Il a fait du chemin ce drapeau, depuis sa création. Il a aussi connu ses malheurs. Il flottait en berne, à Daruvar, Croatie, lors de la cérémonie commémorative qui marquait le décès d’un jeune sergent des Forces canadiennes, tué par une mine antichar. Si vous assistiez à cette triste cérémonie, je ne vous ai pas reconnu. Aux funérailles d’un confrère décédé suite aux terribles tremblements de terre qu’a connus Haïti, c’était aussi le linceul qui drapait son cercueil. Vous n’avez peut-être pas assisté à ses funérailles non plus.

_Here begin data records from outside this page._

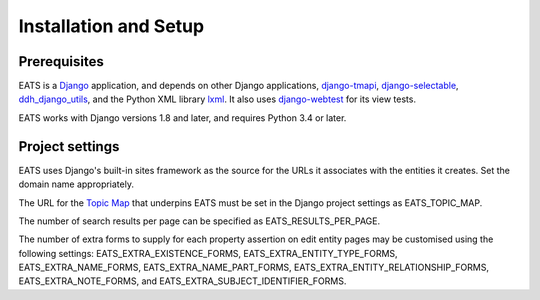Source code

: Installation and Setup
======================

Prerequisites
-------------

EATS is a `Django`_ application, and depends on other Django
applications, `django-tmapi`_, `django-selectable`_,
`ddh_django_utils`_, and the Python XML library `lxml`_. It also uses
`django-webtest`_ for its view tests.

EATS works with Django versions 1.8 and later, and requires Python 3.4
or later.

Project settings
----------------

EATS uses Django's built-in sites framework as the source for the URLs
it associates with the entities it creates. Set the domain name
appropriately.

The URL for the `Topic Map`_ that underpins EATS must be set in the
Django project settings as EATS_TOPIC_MAP.

The number of search results per page can be specified as
EATS_RESULTS_PER_PAGE.

The number of extra forms to supply for each property assertion on
edit entity pages may be customised using the following settings:
EATS_EXTRA_EXISTENCE_FORMS, EATS_EXTRA_ENTITY_TYPE_FORMS,
EATS_EXTRA_NAME_FORMS, EATS_EXTRA_NAME_PART_FORMS,
EATS_EXTRA_ENTITY_RELATIONSHIP_FORMS, EATS_EXTRA_NOTE_FORMS, and
EATS_EXTRA_SUBJECT_IDENTIFIER_FORMS.

.. _Django: https://www.djangoproject.com/
.. _django-tmapi: https://github.com/ajenhl/django-tmapi
.. _django-selectable: https://github.com/mlavin/django-selectable
.. _ddh_django_utils: https://pypi.python.org/pypi/ddh_django_utils
.. _lxml: http://lxml.de/
.. _django-webtest: https://bitbucket.org/kmike/django-webtest/
.. _Topic Map: http://topicmaps.org/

De par sa présence en terre étrangère et aussi par sa réputation mondialement reconnue, il a largement payé son dû pour occuper fièrement la place qui lui revient. Et de la rue Principale, j’en fais une promenade réconfortante du fait, qu’à l’occasion, les deux drapeaux qui me sont chers, bien hauts, flottent en harmonie.

Si votre susceptibilité est froissée par la présence d’un quelconque drapeau, vous pourriez plutôt réagir devant celui d’un pays étranger qui flotte devant l’Hôtel de ville de Magog, singeant certains commerces à patates frites qui, sans discernement, l’utilisent comme appât, pour amadouer les touristes.

Il est fort douteux qu’aux États-Unis, où le protocole qui régit le déploiement des drapeaux est fort bien connu, l’on tolèrerait la présence d’un étendard étranger devant un édifice gouvernemental. Alors, pourquoi chez-nous?